Jack of all trades: Does diversification really work?

In a difficult market where efficiency is key, diversification can seem like the logical next step for brokers, but can a broker really do it all?

Simon Bednar, Finsure Victoria state business manager says as credit growth remains flat, more and more brokers are looking for new ways to boost their revenue.

“So we’re finding brokers are doing one of two things. They’re either trying to rejuvenate their book by going back over their client list and trying to rewrite loans that they’ve already written, which is essentially a form of cannibalisation, or they’re looking for alternative income streams, and one of those is diversification.”

Diversification, says Bednar, can be a good option for brokers, but only if it’s done right.

“There’s been a lot of media beat-up about it and I think a lot of brokers are jumping into it without necessarily understanding it.”

Brokers that attempt to take on too many new things at once, says Bednar, consistently end up being a “master of none”.

Diversification is something that every good broker should have on their radar, but a detailed business plan and strategy for supporting clients is crucial, says Bednar – as is a bit of realism.

“A lot of people think they can walk in and shake someone’s hand and then expect leads and business to come their way, it’s not like that, it does take a lot of work.”

Mario Borg, director of Master Brokers Group, says brokers looking to diversify simply as a means to bring in more revenue run the risk of losing client trust.

“If you’re coming at it from a selling angle, if your priorities are around how many dollars you can squeeze out in terms wallet-share for each client, you might get away with it for a while, but most people aren’t silly. They can see if someone is being genuine versus somebody that’s all about trying to make a dollar.”

While NCCP has made it easier to have conversations around risk, insurance, and other financial needs, said Borg, that doesn’t mean brokers should try and sell these things to every client.
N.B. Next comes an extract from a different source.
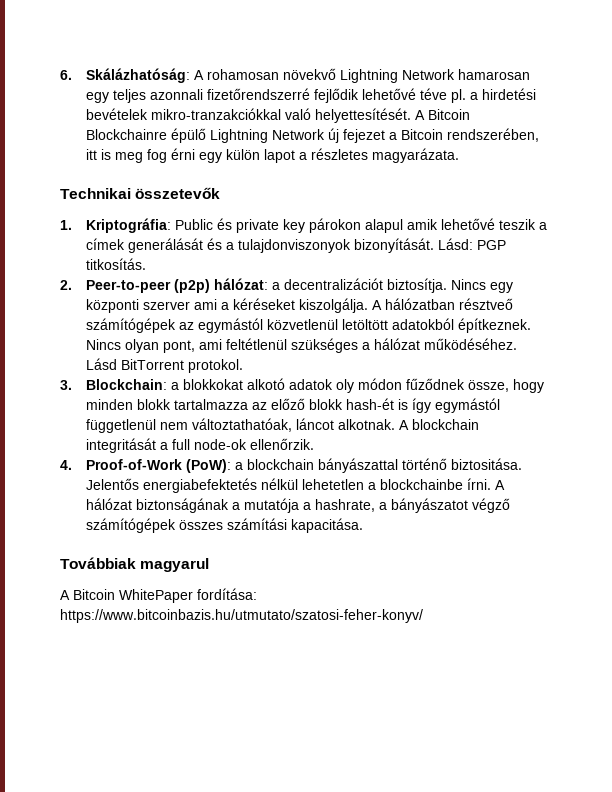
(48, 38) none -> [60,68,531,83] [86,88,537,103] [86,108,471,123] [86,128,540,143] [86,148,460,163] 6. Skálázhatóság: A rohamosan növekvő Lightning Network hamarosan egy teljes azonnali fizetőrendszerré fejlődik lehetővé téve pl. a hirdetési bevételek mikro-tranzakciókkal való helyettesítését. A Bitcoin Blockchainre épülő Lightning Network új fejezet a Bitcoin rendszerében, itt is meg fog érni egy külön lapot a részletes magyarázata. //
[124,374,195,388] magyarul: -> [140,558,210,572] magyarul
A better option, said Borg, is often to have trusted referral partners in all areas of finance, whether these relationships are based on money or reciprocity.

“If there’s a dollar in it for a broker, great, but what’s more important is keeping your client sticky so that you’re seen as a trusted contact point for these things: You specialise in one area but have the right contacts in others.”

Graham Couper-Smith, co-author of Pay Off Your Mortgage Fast, works as a management consultant as well as a broker, and has a referral relationship in place with a financial planner.

The key to diversifying while maintaining a positive relationship with clients, says Couper-Smith, is to be candid about what you’re doing.

“If you’re upfront and honest people trust you, and people will buy things from people that they like.

“I say to people ‘If you buy from this guy I will get a commission… So you should go out and buy the most expensive thing you possibly can.’ And people laugh and generally they will use him, because they appreciate honesty and because we have a good relationship.”

Diversification is crucial to modern broking for two reasons, says Couper-Smith: To stop clients from looking to other businesses, and to keep revenue above costs.

“Everyone’s costs are going up and a lot of places are getting less enquiries. There is that pressure to maximise productivity so that you get paid the maximum you can for the hours that you put in.

“But you need to meet those productivity needs in a way that agrees with your own ethics. I believe that you can meet all of those targets by only selling things to people that they genuinely need - and then everyone trusts you too.”